If you wish to kick the question back into life, I think if you delete both those file elements from the XML and re-import, the question will come right. But of course the key question is - what is causing this sudden replicating of files into file-areas where they don't belong?
In reply to Richard Lobb

Re: Stray files appearing in Support Files

by Tim Hunt -
The issue where, if add and remove images (or other files) from a content area in Moodle, they are all stored behind the scenes is a known thing. (But it is hard for TinyMCE to reliably know that if you delete the ... in the editor, then the associated file should go, for example what if it is used in two places?)

You can tidy this up manually using the 'Media manager' button in the editor - but only if you know to do that. (I think that dialougue now tries to detect unused files, and make it easy to remove them - MDL-75260.)

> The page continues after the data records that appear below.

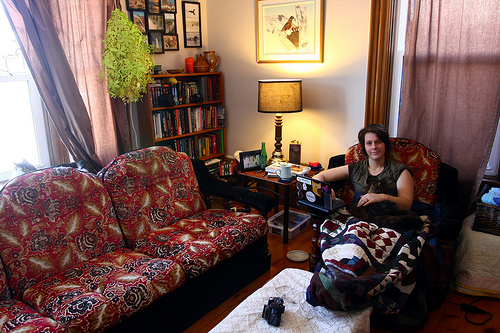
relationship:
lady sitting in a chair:
[309, 126, 416, 313] [323, 137, 460, 307]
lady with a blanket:
[309, 126, 416, 313] [306, 203, 440, 314]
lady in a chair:
[309, 126, 416, 313] [323, 137, 460, 307]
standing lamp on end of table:
[254, 78, 304, 167] [238, 161, 325, 243]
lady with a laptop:
[309, 126, 416, 313] [293, 174, 351, 216]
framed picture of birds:
[256, 2, 327, 65] [269, 4, 310, 35]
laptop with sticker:
[293, 174, 351, 216] [305, 190, 317, 203]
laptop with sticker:
[293, 174, 351, 216] [312, 181, 321, 196]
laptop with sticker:
[293, 174, 351, 216] [295, 180, 305, 203]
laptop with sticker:
[293, 174, 351, 216] [296, 175, 310, 186]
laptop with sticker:
[293, 174, 351, 216] [301, 183, 309, 192]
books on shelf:
[153, 104, 227, 140] [150, 127, 226, 143]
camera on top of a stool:
[259, 295, 287, 329] [208, 267, 374, 332]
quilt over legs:
[306, 203, 440, 314] [319, 212, 384, 308]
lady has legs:
[309, 126, 416, 313] [319, 212, 384, 308]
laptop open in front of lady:
[293, 174, 351, 216] [309, 126, 416, 313]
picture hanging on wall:
[181, 1, 202, 49] [122, 2, 208, 73]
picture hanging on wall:
[164, 33, 181, 53] [122, 2, 208, 73]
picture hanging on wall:
[162, 11, 176, 34] [122, 2, 208, 73]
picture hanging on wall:
[146, 13, 166, 33] [122, 2, 208, 73]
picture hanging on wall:
[148, 30, 164, 55] [122, 2, 208, 73]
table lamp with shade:
[254, 78, 304, 167] [257, 79, 304, 114]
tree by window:
[101, 8, 156, 150] [1, 1, 121, 169]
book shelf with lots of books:
[136, 72, 227, 178] [151, 79, 227, 162]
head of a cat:
[11, 159, 40, 173] [8, 155, 45, 174]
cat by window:
[8, 155, 45, 174] [1, 1, 121, 169]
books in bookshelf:
[153, 104, 227, 140] [136, 72, 227, 178]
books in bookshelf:
[144, 77, 220, 108] [136, 72, 227, 178]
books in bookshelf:
[168, 134, 226, 158] [136, 72, 227, 178]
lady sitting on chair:
[309, 126, 416, 313] [323, 137, 460, 307]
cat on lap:
[350, 174, 423, 234] [336, 205, 424, 236]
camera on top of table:
[259, 295, 287, 329] [208, 267, 374, 332]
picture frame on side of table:
[239, 146, 265, 174] [238, 161, 325, 243]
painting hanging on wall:
[181, 1, 202, 49] [122, 2, 208, 73]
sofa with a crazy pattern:
[0, 144, 273, 331] [13, 183, 98, 264]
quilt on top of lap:
[306, 203, 440, 314] [336, 205, 424, 236]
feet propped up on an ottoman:
[312, 266, 362, 316] [208, 267, 374, 332]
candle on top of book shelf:
[185, 57, 194, 78] [136, 72, 227, 178]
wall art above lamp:
[256, 2, 327, 65] [254, 78, 304, 167]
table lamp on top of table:
[254, 78, 304, 167] [238, 161, 325, 243]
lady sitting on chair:
[307, 123, 445, 312] [323, 137, 460, 307]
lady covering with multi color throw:
[307, 123, 445, 312] [306, 203, 440, 314]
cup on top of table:
[275, 162, 296, 181] [238, 161, 325, 243]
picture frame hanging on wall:
[256, 2, 327, 65] [222, 0, 367, 77]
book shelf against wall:
[136, 72, 227, 178] [122, 2, 208, 73]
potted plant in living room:
[101, 8, 156, 150] [1, 1, 499, 332]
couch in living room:
[0, 144, 273, 331] [1, 1, 499, 332]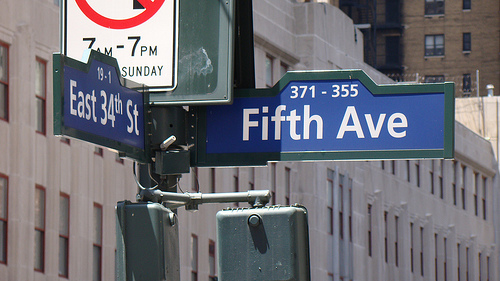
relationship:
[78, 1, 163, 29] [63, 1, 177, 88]
circle on background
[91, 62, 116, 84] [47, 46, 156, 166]
numbers on sign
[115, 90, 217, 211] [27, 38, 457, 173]
pole holding street signs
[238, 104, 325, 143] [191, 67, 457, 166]
print on blue sign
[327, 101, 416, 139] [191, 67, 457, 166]
print on blue sign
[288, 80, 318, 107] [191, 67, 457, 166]
white print on blue sign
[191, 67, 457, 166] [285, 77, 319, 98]
blue sign reading 371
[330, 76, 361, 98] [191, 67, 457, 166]
white print on a blue sign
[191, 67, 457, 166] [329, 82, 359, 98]
blue sign reading 355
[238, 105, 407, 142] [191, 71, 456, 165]
white print on a blue sign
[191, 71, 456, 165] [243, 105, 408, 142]
blue sign reading fifth ave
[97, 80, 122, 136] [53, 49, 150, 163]
white print on sign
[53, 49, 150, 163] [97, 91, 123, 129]
sign reading 34th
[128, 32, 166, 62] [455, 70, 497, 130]
black print on sign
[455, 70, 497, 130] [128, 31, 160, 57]
sign reading 7pm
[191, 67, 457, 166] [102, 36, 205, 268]
blue sign attached to post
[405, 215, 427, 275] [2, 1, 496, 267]
windows on building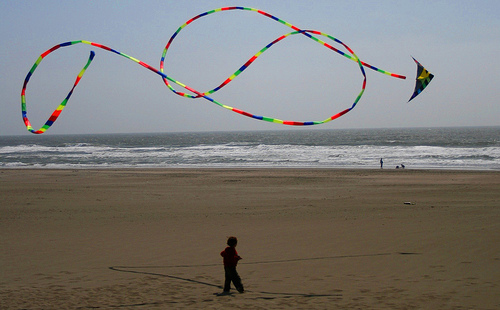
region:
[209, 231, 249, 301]
small boy flying kite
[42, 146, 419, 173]
white waves crashing in ocean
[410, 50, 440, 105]
arrow shaped kite overhead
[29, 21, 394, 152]
long rainbow colored tail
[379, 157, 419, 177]
group of people sitting by water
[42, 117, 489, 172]
gray ocean in the distance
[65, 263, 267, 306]
foot prints in the sand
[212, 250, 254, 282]
red hoodie on little boy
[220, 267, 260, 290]
baggy jeans on little boy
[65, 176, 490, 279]
smooth sand in front of boy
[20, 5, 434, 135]
A long kite in the sky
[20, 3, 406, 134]
A long colorful kite tail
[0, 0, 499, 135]
a clear blue sky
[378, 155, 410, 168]
a group of people on the beach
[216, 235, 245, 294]
A child on the ebach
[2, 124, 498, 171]
The ocean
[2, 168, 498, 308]
A sandy beach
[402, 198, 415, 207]
some trash on the beach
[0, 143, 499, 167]
some waves moving towards shore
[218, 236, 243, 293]
A child in a red shirt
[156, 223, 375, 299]
a child walking on sand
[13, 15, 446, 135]
a multicolored kite with a long tail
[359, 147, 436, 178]
people next to the shore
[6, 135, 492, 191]
waves washing on shore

This can get particularly bad if people work by always duplicating an existing question, then re-writing the question text. In one of our language courses, we ended up with questions with 70+ audio files in them!)
In reply to Tim Hunt

Re: Stray files appearing in Support Files

by Chris Sangwin -
We had exactly the same problem in STACK! Colleagues copy questions over, and the files get left behind. It was causing quite a clog in some courses.

I added in a check for questions which have "unused" files in them.
https://github.com/maths/moodle-qtype_stack/blob/master/question.php#L1597
This kind of check might be a useful addition to coderunner. (Or indeed in Moodle!)

Chris
In reply to Chris Sangwin

Re: Stray files appearing in Support Files

by Richard Lobb -
Many thanks, Tim and Chris. I didn't know about the media manager before this thread, although my colleague Jenny Harlow was quick to update me once I had made my posting.

It does seem odd that the media manager is able to give you a list of the files that are unused in the question. Why not just delete them?

To be honest, though, having extra files attached to questions hasn't actually caused us any problems in the past. It's relevant here only because of the rare weird occurrence in which all files attached to the questiontext of one question suddenly appear attached to both the questiontext and the datafile (and perhaps even the sampleanswer in one case) sections of another question. I take it you've never seen such an occurrence with STACK questions, Chris?
In reply to Richard Lobb

Re: Stray files appearing in Support Files

by Tim Hunt -
The issue is that it is using heuristics to try to see what is needed, and they could be wrong. Automatically deleting the wrong files would be bad.

(E.g. the question text could like to an embedded HTML file - and that could link through to some CSS/JS/image files - Moodle is not going to pick that apart.)